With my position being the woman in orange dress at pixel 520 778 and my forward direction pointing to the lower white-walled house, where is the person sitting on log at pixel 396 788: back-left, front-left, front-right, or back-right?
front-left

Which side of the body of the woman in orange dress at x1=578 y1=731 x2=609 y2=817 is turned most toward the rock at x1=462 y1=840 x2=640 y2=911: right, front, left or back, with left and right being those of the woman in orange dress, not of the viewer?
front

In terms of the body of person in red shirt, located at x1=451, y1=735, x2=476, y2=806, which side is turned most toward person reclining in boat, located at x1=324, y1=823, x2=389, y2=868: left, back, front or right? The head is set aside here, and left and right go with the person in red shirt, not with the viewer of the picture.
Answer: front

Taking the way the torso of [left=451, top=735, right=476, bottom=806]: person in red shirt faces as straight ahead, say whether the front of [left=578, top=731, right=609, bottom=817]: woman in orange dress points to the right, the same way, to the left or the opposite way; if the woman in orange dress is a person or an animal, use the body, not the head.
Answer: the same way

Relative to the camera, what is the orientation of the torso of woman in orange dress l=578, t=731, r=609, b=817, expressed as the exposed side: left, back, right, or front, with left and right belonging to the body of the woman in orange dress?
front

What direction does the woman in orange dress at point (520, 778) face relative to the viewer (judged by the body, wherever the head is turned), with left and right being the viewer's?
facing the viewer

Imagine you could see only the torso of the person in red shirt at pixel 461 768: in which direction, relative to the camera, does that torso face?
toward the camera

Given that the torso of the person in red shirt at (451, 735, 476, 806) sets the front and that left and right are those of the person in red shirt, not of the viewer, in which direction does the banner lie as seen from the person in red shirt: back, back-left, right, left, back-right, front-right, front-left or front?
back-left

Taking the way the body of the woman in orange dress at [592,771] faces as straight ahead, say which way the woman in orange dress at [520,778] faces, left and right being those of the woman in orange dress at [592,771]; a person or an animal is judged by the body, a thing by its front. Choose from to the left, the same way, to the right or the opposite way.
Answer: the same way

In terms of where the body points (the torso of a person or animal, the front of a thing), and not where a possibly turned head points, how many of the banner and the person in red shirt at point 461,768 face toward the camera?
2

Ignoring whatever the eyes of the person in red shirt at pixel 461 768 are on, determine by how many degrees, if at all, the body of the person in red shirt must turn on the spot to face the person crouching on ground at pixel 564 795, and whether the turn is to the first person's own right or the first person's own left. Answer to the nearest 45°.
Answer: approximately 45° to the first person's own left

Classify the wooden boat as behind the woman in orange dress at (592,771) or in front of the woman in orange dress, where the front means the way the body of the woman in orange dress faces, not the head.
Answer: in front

────────────────────

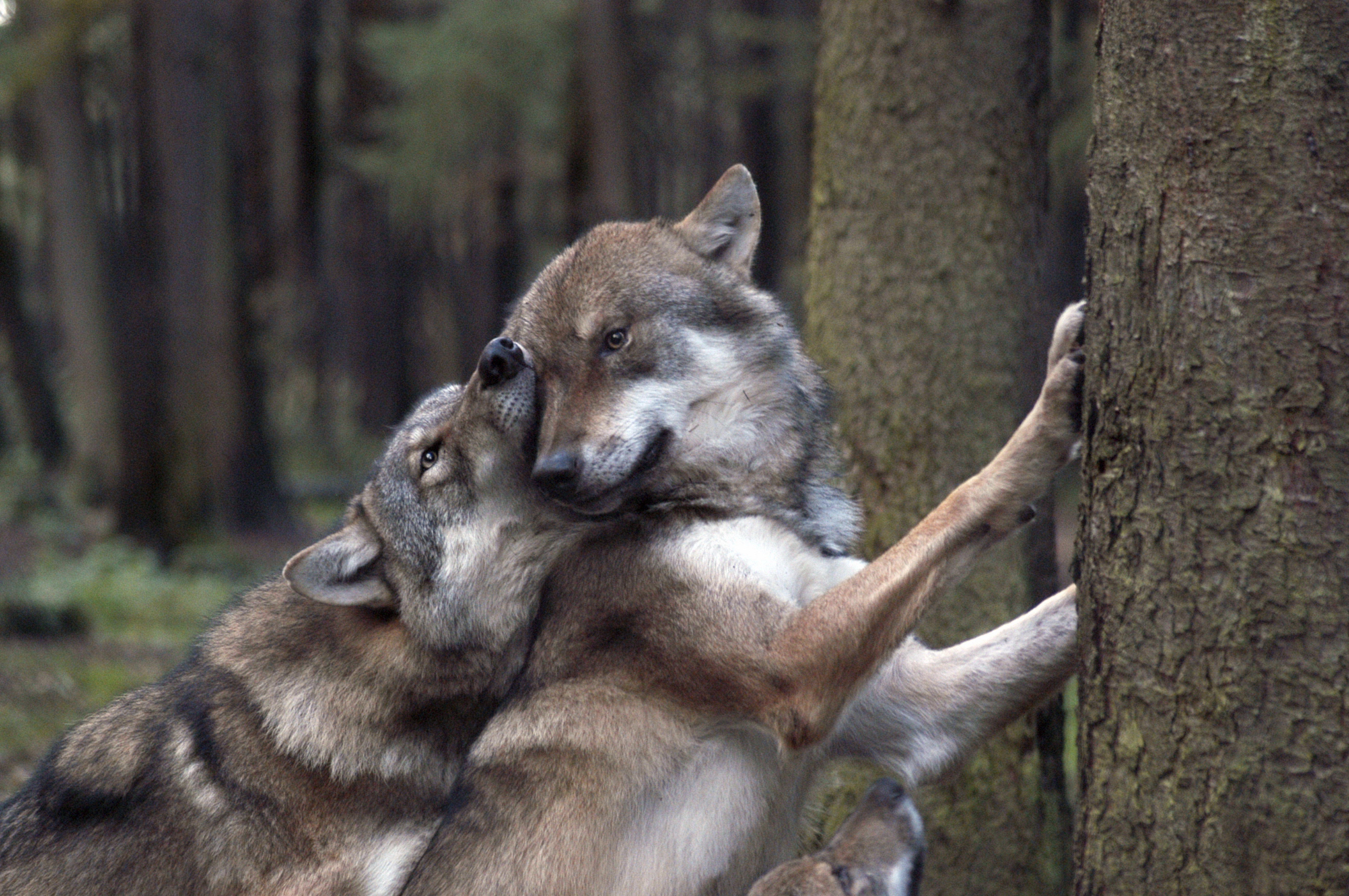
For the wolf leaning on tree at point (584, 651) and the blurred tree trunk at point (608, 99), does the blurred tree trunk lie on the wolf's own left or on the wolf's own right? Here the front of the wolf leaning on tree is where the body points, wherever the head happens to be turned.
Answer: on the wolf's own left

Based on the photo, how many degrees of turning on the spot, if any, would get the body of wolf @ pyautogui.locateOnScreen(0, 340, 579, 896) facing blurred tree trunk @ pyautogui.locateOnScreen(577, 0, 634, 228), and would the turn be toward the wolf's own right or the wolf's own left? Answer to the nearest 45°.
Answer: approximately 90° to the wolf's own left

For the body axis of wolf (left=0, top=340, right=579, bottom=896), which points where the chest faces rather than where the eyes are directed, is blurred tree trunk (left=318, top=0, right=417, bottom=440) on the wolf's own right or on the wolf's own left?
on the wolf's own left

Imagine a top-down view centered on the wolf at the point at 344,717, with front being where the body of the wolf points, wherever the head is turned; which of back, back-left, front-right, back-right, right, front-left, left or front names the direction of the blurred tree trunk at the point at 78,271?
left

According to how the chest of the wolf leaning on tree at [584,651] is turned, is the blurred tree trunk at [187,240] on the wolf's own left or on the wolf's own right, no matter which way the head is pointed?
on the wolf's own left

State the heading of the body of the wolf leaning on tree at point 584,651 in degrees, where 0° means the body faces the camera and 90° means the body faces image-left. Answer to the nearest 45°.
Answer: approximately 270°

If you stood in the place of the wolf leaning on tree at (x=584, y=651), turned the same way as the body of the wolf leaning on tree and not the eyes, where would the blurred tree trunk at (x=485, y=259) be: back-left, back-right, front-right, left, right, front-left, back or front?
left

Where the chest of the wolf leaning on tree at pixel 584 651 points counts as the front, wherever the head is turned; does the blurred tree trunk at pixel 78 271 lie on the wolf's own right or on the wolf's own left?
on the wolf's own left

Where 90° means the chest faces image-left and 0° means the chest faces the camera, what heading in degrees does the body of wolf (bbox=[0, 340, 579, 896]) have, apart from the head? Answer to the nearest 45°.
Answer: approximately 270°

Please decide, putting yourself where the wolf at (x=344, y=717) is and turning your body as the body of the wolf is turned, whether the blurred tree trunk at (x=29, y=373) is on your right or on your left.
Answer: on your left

────────────────────

- _EXERCISE BRIEF_
Please set out as a numbered list the lines of material starting at the line that contains "With my position" and ending at the line that contains "Answer: front", both included, with blank lines left out.

- _RESPONSE AREA_
1. With my position being the woman in orange dress at pixel 520 778 and my forward direction pointing to the lower white-walled house, where is the person sitting on log at pixel 396 788: back-left, front-left, front-right, or back-right?
2. front-left
3. Which side of the body of the woman in orange dress at x1=578 y1=731 x2=609 y2=817 is turned most toward the rock at x1=462 y1=840 x2=640 y2=911: right, front, left or back, with left and right being those of the woman in orange dress, not of the viewer?
4. front
5. In terms of the body of person in red shirt, located at x1=451, y1=735, x2=476, y2=806, which side is turned most toward person reclining in boat, located at x1=324, y1=823, x2=389, y2=868: left, back, front or right? The head is set aside here, and left and right go with the person in red shirt, not with the viewer of the picture.
6. Answer: front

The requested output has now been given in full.